Required action: Set every record down again, exactly and completely.

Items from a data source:
↓

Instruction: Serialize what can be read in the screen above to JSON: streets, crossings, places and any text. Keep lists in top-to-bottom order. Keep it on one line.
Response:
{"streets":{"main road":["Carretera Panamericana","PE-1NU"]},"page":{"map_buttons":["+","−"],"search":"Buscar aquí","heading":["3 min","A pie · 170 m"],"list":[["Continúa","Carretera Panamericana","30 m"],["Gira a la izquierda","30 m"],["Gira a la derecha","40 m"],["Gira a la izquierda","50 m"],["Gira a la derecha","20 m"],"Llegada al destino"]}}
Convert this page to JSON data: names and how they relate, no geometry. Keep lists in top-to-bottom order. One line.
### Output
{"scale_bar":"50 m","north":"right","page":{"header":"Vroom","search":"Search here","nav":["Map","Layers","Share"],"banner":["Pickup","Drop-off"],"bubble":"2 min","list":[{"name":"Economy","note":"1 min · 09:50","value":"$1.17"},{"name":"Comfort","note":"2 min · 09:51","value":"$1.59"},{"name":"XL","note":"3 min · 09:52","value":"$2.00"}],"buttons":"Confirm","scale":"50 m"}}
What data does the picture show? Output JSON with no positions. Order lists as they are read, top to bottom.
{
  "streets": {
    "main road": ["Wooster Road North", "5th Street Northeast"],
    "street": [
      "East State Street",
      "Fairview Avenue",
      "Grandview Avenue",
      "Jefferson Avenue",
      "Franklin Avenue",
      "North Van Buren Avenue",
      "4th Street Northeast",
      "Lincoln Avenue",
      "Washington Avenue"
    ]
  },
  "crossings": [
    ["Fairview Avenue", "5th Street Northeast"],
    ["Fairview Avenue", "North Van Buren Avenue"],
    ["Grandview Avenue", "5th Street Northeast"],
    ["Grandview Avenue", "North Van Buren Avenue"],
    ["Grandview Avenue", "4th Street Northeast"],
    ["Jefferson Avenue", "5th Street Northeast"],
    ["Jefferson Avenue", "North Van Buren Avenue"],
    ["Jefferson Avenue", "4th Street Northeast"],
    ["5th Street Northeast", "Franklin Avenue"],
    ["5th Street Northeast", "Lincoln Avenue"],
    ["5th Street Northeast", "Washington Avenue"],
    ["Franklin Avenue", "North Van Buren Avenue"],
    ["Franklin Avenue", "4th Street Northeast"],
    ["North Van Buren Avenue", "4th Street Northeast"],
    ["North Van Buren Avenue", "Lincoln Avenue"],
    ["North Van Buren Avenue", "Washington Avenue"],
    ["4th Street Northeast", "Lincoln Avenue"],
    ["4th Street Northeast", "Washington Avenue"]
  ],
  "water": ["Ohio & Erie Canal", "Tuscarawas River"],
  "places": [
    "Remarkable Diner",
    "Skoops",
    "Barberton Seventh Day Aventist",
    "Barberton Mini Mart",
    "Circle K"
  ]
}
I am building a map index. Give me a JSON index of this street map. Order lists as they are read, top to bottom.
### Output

↑

Worked solution:
Instruction: Serialize what can be read in the screen above to JSON: streets, crossings, places and any text. Keep lists in top-to-bottom order. Keep it on one line.
Response:
{"streets":{"main road":["Carretera Panamericana","PE-1NU"]},"page":{"map_buttons":["+","−"],"search":"Buscar aquí","heading":["3 min","A pie · 170 m"],"list":[["Continúa","Carretera Panamericana","30 m"],["Gira a la izquierda","30 m"],["Gira a la derecha","40 m"],["Gira a la izquierda","50 m"],["Gira a la derecha","20 m"],"Llegada al destino"]}}
Convert this page to JSON data: names and how they relate, no geometry. Keep lists in top-to-bottom order. One line.
### Output
{"scale_bar":"50 m","north":"right","page":{"header":"Vroom","search":"Search here","nav":["Map","Layers","Share"],"banner":["Pickup","Drop-off"],"bubble":"2 min","list":[{"name":"Economy","note":"1 min · 09:50","value":"$1.17"},{"name":"Comfort","note":"2 min · 09:51","value":"$1.59"},{"name":"XL","note":"3 min · 09:52","value":"$2.00"}],"buttons":"Confirm","scale":"50 m"}}
What data does the picture show? Output JSON with no positions. Order lists as they are read, top to bottom.
{
  "streets": {
    "main road": ["Wooster Road North", "5th Street Northeast"],
    "street": [
      "East State Street",
      "Fairview Avenue",
      "Grandview Avenue",
      "Jefferson Avenue",
      "Franklin Avenue",
      "North Van Buren Avenue",
      "4th Street Northeast",
      "Lincoln Avenue",
      "Washington Avenue"
    ]
  },
  "crossings": [
    ["Fairview Avenue", "5th Street Northeast"],
    ["Fairview Avenue", "North Van Buren Avenue"],
    ["Grandview Avenue", "5th Street Northeast"],
    ["Grandview Avenue", "North Van Buren Avenue"],
    ["Grandview Avenue", "4th Street Northeast"],
    ["Jefferson Avenue", "5th Street Northeast"],
    ["Jefferson Avenue", "North Van Buren Avenue"],
    ["Jefferson Avenue", "4th Street Northeast"],
    ["5th Street Northeast", "Franklin Avenue"],
    ["5th Street Northeast", "Lincoln Avenue"],
    ["5th Street Northeast", "Washington Avenue"],
    ["Franklin Avenue", "North Van Buren Avenue"],
    ["Franklin Avenue", "4th Street Northeast"],
    ["North Van Buren Avenue", "4th Street Northeast"],
    ["North Van Buren Avenue", "Lincoln Avenue"],
    ["North Van Buren Avenue", "Washington Avenue"],
    ["4th Street Northeast", "Lincoln Avenue"],
    ["4th Street Northeast", "Washington Avenue"]
  ],
  "water": ["Ohio & Erie Canal", "Tuscarawas River"],
  "places": [
    "Remarkable Diner",
    "Skoops",
    "Barberton Seventh Day Aventist",
    "Barberton Mini Mart",
    "Circle K"
  ]
}
I am building a map index. Give me a JSON index of this street map. Order lists as they are read, top to bottom.
### Output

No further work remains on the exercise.